NEWBURYPORT — In a prerecorded Local Pulse broadcast Friday, Mayor Donna Holaday discussed some of the complications that could arise from closing and rerouting downtown streets to make way for outdoor dining at restaurants.

As previously reported, the City Council is considering an order, sponsored by Ward 5 Councilor James McCauley, to temporarily shut down traffic on portions of State and Pleasant streets. Doing so would allow restaurants to use the extra space for expanded outdoor seating.

At its meeting May 11, the council sent the order to its Ad Hoc Committee on Economic Development and Committee of the Whole for further review.

Speaking with Local Pulse host Joe DiBiase on the weekly internet radio show, Holaday said a lot of details would need to be worked out before the proposal could be put into place.

“Each restaurant has unique needs and spaces, but we’re willing to work with any restaurant about how they could potentially expand outdoor dining,” she said.

Not all restaurants have outdoor seating, so it would take time to work with those spaces to determine specific needs and how they would acquire tables and other supplies, she said.

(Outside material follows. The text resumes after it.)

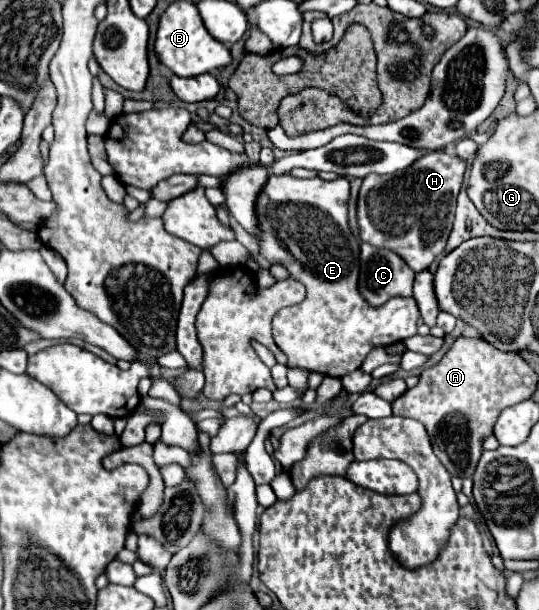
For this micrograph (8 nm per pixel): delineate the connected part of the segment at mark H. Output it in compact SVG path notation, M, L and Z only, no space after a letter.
M445 150L427 152L409 168L389 176L365 176L359 192L359 228L361 240L379 248L397 252L415 272L427 270L429 264L445 250L453 228L455 200L463 182L465 160Z

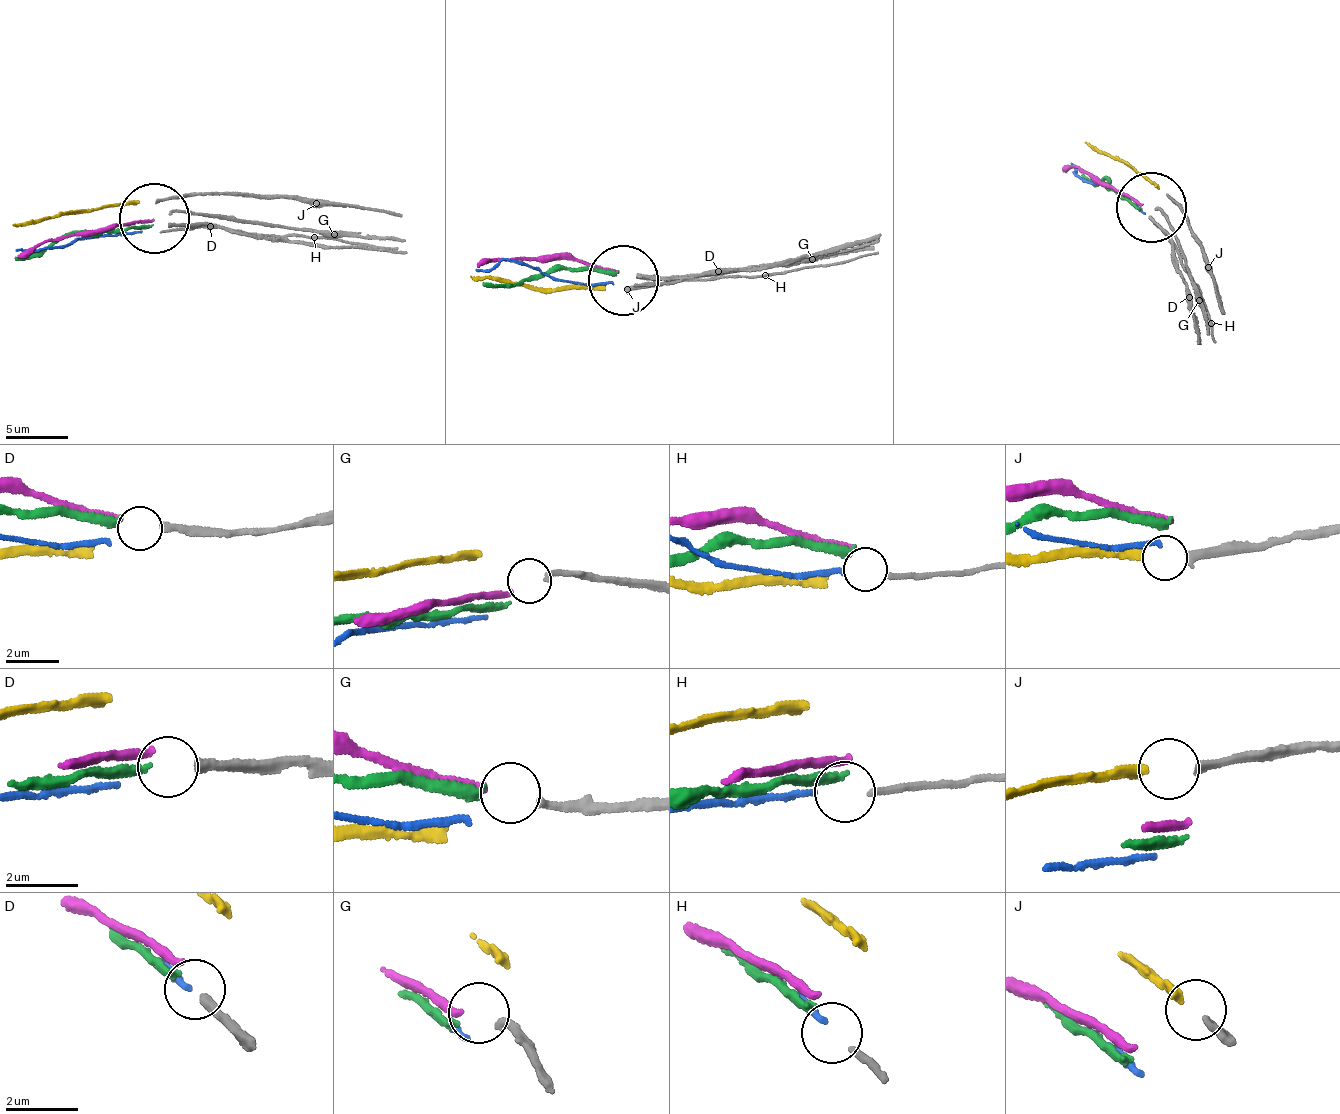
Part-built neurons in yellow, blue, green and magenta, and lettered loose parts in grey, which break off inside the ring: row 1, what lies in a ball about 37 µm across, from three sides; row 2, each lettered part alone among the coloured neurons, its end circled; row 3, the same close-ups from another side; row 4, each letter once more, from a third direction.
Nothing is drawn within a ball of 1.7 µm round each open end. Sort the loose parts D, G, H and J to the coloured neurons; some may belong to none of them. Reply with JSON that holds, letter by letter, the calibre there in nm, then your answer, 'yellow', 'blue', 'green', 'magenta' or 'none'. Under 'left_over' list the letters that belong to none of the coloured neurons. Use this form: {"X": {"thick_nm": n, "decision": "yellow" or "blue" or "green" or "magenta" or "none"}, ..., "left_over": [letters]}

The Grog, for example, doesn’t have outdoor seating, but it does have a parking lot, which Holaday suggested it could consider using for seating space. She also noted that Brick & Ash, which has limited outdoor seating, might consider expanding into its parking lot as well.

At least one restaurant said it would not be worth opening unless it could seat at least 70% of its capacity, according to Holaday.

The city would also have to look at liquor licenses and how those would be different with expanded outdoor seating. Holaday said Councilor at large Joe Devlin, through his law practice, is working with the city and the state to see if there are ways to relax some of the stricter laws regarding alcohol.

“If we could move and expand into the street, would we also be able to expand serving alcohol?” Holaday said. “Because I think that’s key for people to succeed, too, in terms of revenue for restaurants.

“We also have to be sensitive to the fact that some restaurants have really been able to just barely survive by doing the grab-and-go and we can’t block off that access, either,” she added.

Blocking off parts of streets and changing the flow of traffic won’t come easy, either, she said, adding that it takes people long enough to get used to permanent street changes. For this reason, Holaday said the city couldn’t shut down streets for just a few days a week.

“So, do we do it from July 1 to Sept. 1?” she said. “These are all the kinds of questions we have to answer. There has to be some level of equity as you begin to look at reopening all these restaurants.”

Holaday said the city has to ensure accessibility for restaurants and residents.

“It’s going to be a challenge to work with each of these restaurants to see what they can and what they want to do,” she said. “Certainly, they have to look at what the return and the investment of costs are.”